Apa yang terjadi di Semarang pada 7 April 2021 memperbanyak catatan kekerasan yang dilakukan oleh negara terhadap orang Papua dalam waktu belakangan. Sebelumnya, pada 8 Maret 2021, aksi demo Hari Perempuan Internasional (IWD) di Kota Malang yang dihadiri oleh mahasiswa Papua juga diwarnai kekerasan oleh aparat. Aksi kekerasan lain yang terjadi di Jakarta menimpa 2 (dua) anggota AMP yang ditangkap pada 3 maret 2021 karena demonstrasi yang mereka lakukan pada Januari tahun 2021. Di Papua sendiri, kekerasan dan pembungkaman kebebasan berpendapat terjadi dalam derajat yang lebih tinggi. Paling baru pada 27 Maret 2021 lalu di Jayapura, beberapa orang ditangkap hanya karena terlibat dalam penyelenggaraan seminar nasional menyoal pelanggaran HAM di Papua.
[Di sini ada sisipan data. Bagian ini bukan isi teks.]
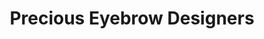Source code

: ---
title: "Precious Eyebrow Designers"
url: /salt-lake-city/precious-eyebrow-designers/
shop: Friseur
---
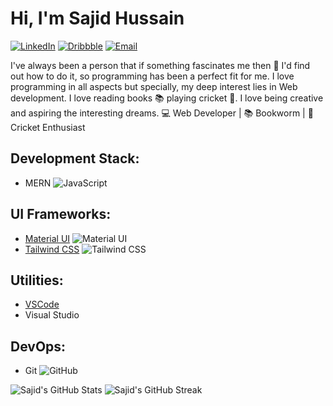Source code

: 
# Hi, I'm Sajid Hussain 


[![LinkedIn](https://img.shields.io/badge/LinkedIn-Connect-blue?style=for-the-badge&logo=linkedin)](https://www.linkedin.com/in/sajidhussain71/)
[![Dribbble](https://img.shields.io/badge/Dribbble-Portfolio-orange?style=for-the-badge&logo=dribbble)](https://dribbble.com/Sajidhussain1234)
[![Email](https://img.shields.io/badge/Email-Contact-brightgreen?style=for-the-badge&logo=gmail)](mailto:sajidmcsbwn@gmail.com)

I've always been a person that if something fascinates me then 🔎 I'd find out how to do it, so programming has been a perfect fit for me. I love programming in all aspects but specially, my deep interest lies in Web development. I love reading books 📚 playing cricket 🏏. I love being creative and aspiring the interesting dreams.
 💻 Web Developer | 📚 Bookworm | 🏏 Cricket Enthusiast


## Development Stack:
- MERN 
![JavaScript](https://raw.githubusercontent.com/Sajidhussain1234/main/images/JS-logo.svg)

## UI Frameworks:
- [Material UI](https://material-ui.com/) ![Material UI](https://material-ui.com/static/logo_raw.svg)
- [Tailwind CSS](https://tailwindcss.com/) ![Tailwind CSS](https://tailwindcss.com/_next/static/media/icon-square-512.5f6d52d7356784e267c54dbb4f63bc22.png)

## Utilities:
- [VSCode](https://code.visualstudio.com/)
- Visual Studio

## DevOps:
- Git ![GitHub](https://img.shields.io/badge/GitHub-Profile-green?style=for-the-badge&logo=github)

![Sajid's GitHub Stats](https://github-readme-stats.vercel.app/api?username=sajidhussain) ![Sajid's GitHub Streak](https://github-readme-streak-stats.herokuapp.com/?user=sajidhussain)

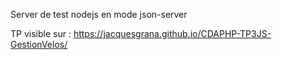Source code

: Server de test nodejs en mode json-server

TP visible sur : https://jacquesgrana.github.io/CDAPHP-TP3JS-GestionVelos/
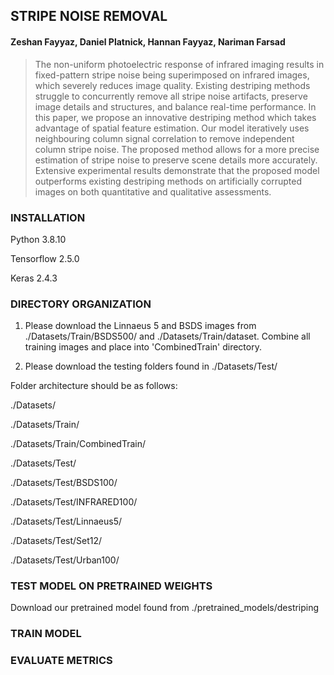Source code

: ## STRIPE NOISE REMOVAL

#### Zeshan Fayyaz, Daniel Platnick, Hannan Fayyaz, Nariman Farsad 

> The non-uniform photoelectric response of infrared imaging results in fixed-pattern stripe noise being superimposed on infrared images, which severely reduces image quality. Existing destriping methods struggle to concurrently remove all stripe noise artifacts, preserve image details and structures, and balance real-time performance. In this paper, we propose an innovative destriping method which takes advantage of spatial feature estimation. Our model iteratively uses neighbouring column signal correlation to remove independent column stripe noise. The proposed method allows for a more precise estimation of stripe noise to preserve scene details more accurately. Extensive experimental results demonstrate that the proposed model outperforms existing destriping methods on artificially corrupted images on both quantitative and qualitative assessments. 

### INSTALLATION

Python 3.8.10

Tensorflow 2.5.0

Keras 2.4.3 

### DIRECTORY ORGANIZATION 

1. Please download the Linnaeus 5 and BSDS images from ./Datasets/Train/BSDS500/ and ./Datasets/Train/dataset. Combine all training images and place into 'CombinedTrain' directory. 

2. Please download the testing folders found in ./Datasets/Test/ 

Folder architecture should be as follows: 

./Datasets/

./Datasets/Train/

./Datasets/Train/CombinedTrain/

./Datasets/Test/

./Datasets/Test/BSDS100/

./Datasets/Test/INFRARED100/

./Datasets/Test/Linnaeus5/

./Datasets/Test/Set12/

./Datasets/Test/Urban100/

### TEST MODEL ON PRETRAINED WEIGHTS

Download our pretrained model found from ./pretrained_models/destriping




### TRAIN MODEL




### EVALUATE METRICS


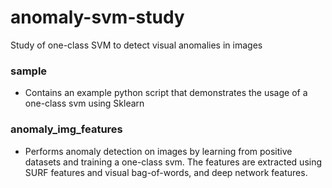 # anomaly-svm-study
Study of one-class SVM to detect visual anomalies in images

### sample
* Contains an example python script that demonstrates the usage of a one-class svm using Sklearn

### anomaly_img_features
* Performs anomaly detection on images by learning from positive datasets and training
a one-class svm. The features are extracted using SURF features and visual bag-of-words,
and deep network features.
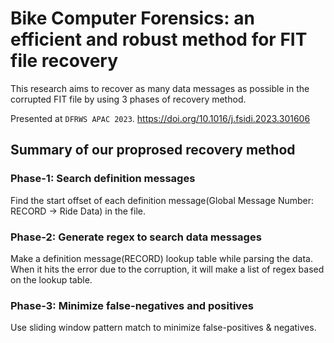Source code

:# Bike Computer Forensics: an efficient and robust method for FIT file recovery
This research aims to recover as many data messages as possible in the corrupted FIT file by using 3 phases of recovery method.

Presented at `DFRWS APAC 2023`.
https://doi.org/10.1016/j.fsidi.2023.301606

## Summary of our proprosed recovery method

### Phase-1: Search definition messages
Find the start offset of each definition message(Global Message Number: RECORD -> Ride Data) in the file.

### Phase-2: Generate regex to search data messages
Make a definition message(RECORD) lookup table while parsing the data.
When it hits the error due to the corruption, it will make a list of regex based on the lookup table.

### Phase-3: Minimize false-negatives and positives
Use sliding window pattern match to minimize false-positives & negatives.

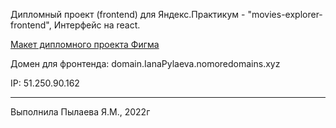 Дипломный проект (frontend) для Яндекс.Практикум - "movies-explorer-frontend",
Интерфейс на react.

[Макет дипломного проекта Фигма](https://www.figma.com/file/HZClXSkSq7xZ9RVgYp5fvc/Diploma-Copy)

Домен для фронтенда: domain.IanaPylaeva.nomoredomains.xyz

IP: 51.250.90.162
____________________________
Выполнила Пылаева Я.М., 2022г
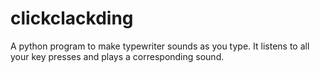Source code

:# clickclackding
A python program to make typewriter sounds as you type. It listens to all your key presses and plays a corresponding sound.
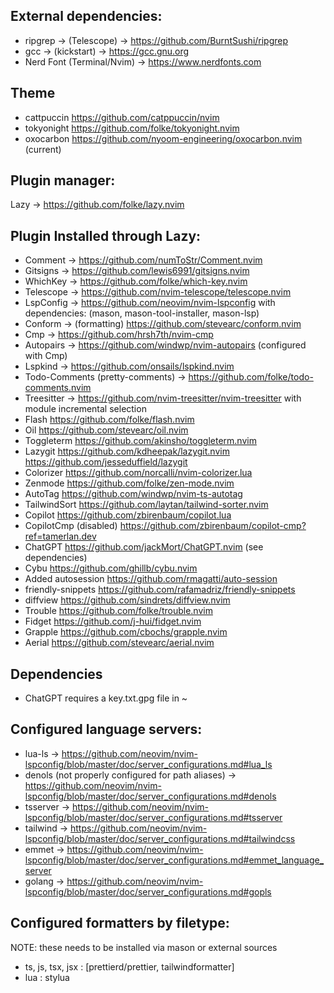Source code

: ## External dependencies:
- ripgrep -> (Telescope) -> https://github.com/BurntSushi/ripgrep
- gcc -> (kickstart) -> https://gcc.gnu.org
- Nerd Font (Terminal/Nvim) -> https://www.nerdfonts.com

## Theme
- cattpuccin https://github.com/catppuccin/nvim
- tokyonight https://github.com/folke/tokyonight.nvim
- oxocarbon https://github.com/nyoom-engineering/oxocarbon.nvim (current)

## Plugin manager:
Lazy -> https://github.com/folke/lazy.nvim

## Plugin Installed through Lazy:
- Comment -> https://github.com/numToStr/Comment.nvim
- Gitsigns -> https://github.com/lewis6991/gitsigns.nvim
- WhichKey -> https://github.com/folke/which-key.nvim
- Telescope -> https://github.com/nvim-telescope/telescope.nvim
- LspConfig -> https://github.com/neovim/nvim-lspconfig
    with dependencies: (mason, mason-tool-installer, mason-lsp)
- Conform -> (formatting) https://github.com/stevearc/conform.nvim
- Cmp -> https://github.com/hrsh7th/nvim-cmp
- Autopairs -> https://github.com/windwp/nvim-autopairs (configured with Cmp)
- Lspkind -> https://github.com/onsails/lspkind.nvim
- Todo-Comments (pretty-comments) -> https://github.com/folke/todo-comments.nvim
- Treesitter -> https://github.com/nvim-treesitter/nvim-treesitter
    with module incremental selection
- Flash https://github.com/folke/flash.nvim
- Oil https://github.com/stevearc/oil.nvim
- Toggleterm https://github.com/akinsho/toggleterm.nvim
- Lazygit https://github.com/kdheepak/lazygit.nvim https://github.com/jesseduffield/lazygit
- Colorizer https://github.com/norcalli/nvim-colorizer.lua
- Zenmode https://github.com/folke/zen-mode.nvim
- AutoTag https://github.com/windwp/nvim-ts-autotag
- TailwindSort https://github.com/laytan/tailwind-sorter.nvim
- Copilot https://github.com/zbirenbaum/copilot.lua
- CopilotCmp (disabled) https://github.com/zbirenbaum/copilot-cmp?ref=tamerlan.dev
- ChatGPT https://github.com/jackMort/ChatGPT.nvim (see dependencies)
- Cybu https://github.com/ghillb/cybu.nvim
- Added autosession https://github.com/rmagatti/auto-session
- friendly-snippets https://github.com/rafamadriz/friendly-snippets
- diffview https://github.com/sindrets/diffview.nvim
- Trouble https://github.com/folke/trouble.nvim
- Fidget https://github.com/j-hui/fidget.nvim
- Grapple https://github.com/cbochs/grapple.nvim
- Aerial https://github.com/stevearc/aerial.nvim

## Dependencies
- ChatGPT requires a key.txt.gpg file in ~

## Configured language servers:
- lua-ls -> https://github.com/neovim/nvim-lspconfig/blob/master/doc/server_configurations.md#lua_ls
- denols (not properly configured for path aliases) -> https://github.com/neovim/nvim-lspconfig/blob/master/doc/server_configurations.md#denols
- tsserver -> https://github.com/neovim/nvim-lspconfig/blob/master/doc/server_configurations.md#tsserver
- tailwind -> https://github.com/neovim/nvim-lspconfig/blob/master/doc/server_configurations.md#tailwindcss
- emmet -> https://github.com/neovim/nvim-lspconfig/blob/master/doc/server_configurations.md#emmet_language_server 
- golang -> https://github.com/neovim/nvim-lspconfig/blob/master/doc/server_configurations.md#gopls


## Configured formatters by filetype:
NOTE: these needs to be installed via mason or external sources
- ts, js, tsx, jsx : [prettierd/prettier, tailwindformatter]
- lua : stylua


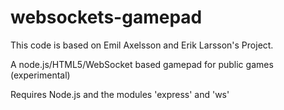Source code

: websockets-gamepad
==================
This code is based on Emil Axelsson and Erik Larsson's Project.

A node.js/HTML5/WebSocket based gamepad for public games (experimental)

Requires Node.js and the modules 'express' and 'ws'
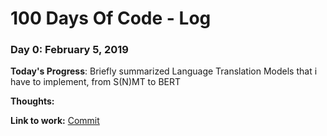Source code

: # 100 Days Of Code - Log

### Day 0: February 5, 2019

**Today's Progress**: Briefly summarized Language Translation Models that i have to implement, from S(N)MT to BERT

**Thoughts:** 

**Link to work:** [Commit](https://github.com/SpellOnYou/100_Days_of_ML_Code/commit/9c7eed2d83ba911b87a77dc9ecdd00ff09d2c8ea)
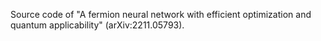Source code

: Source code of "A fermion neural network with efficient optimization and quantum applicability" (arXiv:2211.05793).

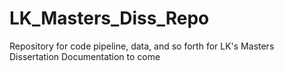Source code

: # LK_Masters_Diss_Repo
 Repository for code pipeline, data, and so forth for LK's Masters Dissertation
Documentation to come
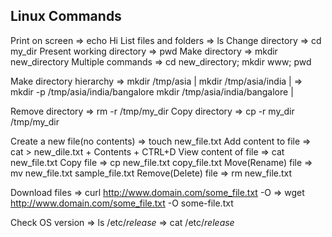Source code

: ## Linux Commands 

Print on screen => echo Hi 
List files and folders => ls 
Change directory => cd my_dir 
Present working directory => pwd 
Make directory => mkdir new_directory 
Multiple commands => cd new_directory; mkdir www; pwd 


Make directory hierarchy => 
    mkdir /tmp/asia                     |
    mkdir /tmp/asia/india               | => mkdir -p /tmp/asia/india/bangalore 
    mkdir /tmp/asia/india/bangalore     |

Remove directory => rm -r /tmp/my_dir 
Copy directory => cp -r my_dir /tmp/my_dir


Create a new file(no contents) => touch new_file.txt 
Add content to file => cat > new_dile.txt + Contents + CTRL+D 
View content of file => cat new_file.txt 
Copy file => cp new_file.txt copy_file.txt 
Move(Rename) file => mv new_file.txt sample_file.txt 
Remove(Delete) file => rm new_file.txt 


Download files  => curl http://www.domain.com/some_file.txt -O 
                => wget http://www.domain.com/some_file.txt -O some-file.txt 




Check OS version    => ls /etc/*release* 
                    => cat /etc/*release*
Ross Tapsell dalam penelitiannya mengenai kerja media di Indonesia, melihat adanya model pembungkaman kebebasan berpendapat yang khas di Papua dalam kerangka otoritarianisme sub-nasional, atau otoritarianisme yang berlaku khusus di satu wilayah, yakni Papua. meskipun kondisi akhir ini oleh banyak akademisi Indonesia disebut sedang mengalami gelombang otoritarianisme, kekerasan dan model pembungkaman kebebasan berpendapat mesti dilihat dalam kerangka yang sama, yakni otoritarianisme sub-nasional. Malahan, dalam kasus kekerasan dan kebebasan berpendapat ini, otoritarianisme tersebut tidak hanya berlaku dalam cakupan wilayah, tapi juga berlaku secara diskriminatif terhadap orang-orang Papua. Sehingga, membicarakan persoalan kekerasan di dan terhadap orang Papua tidak bisa hanya melihat aspek kekerasan dan pelanggaran HAM. 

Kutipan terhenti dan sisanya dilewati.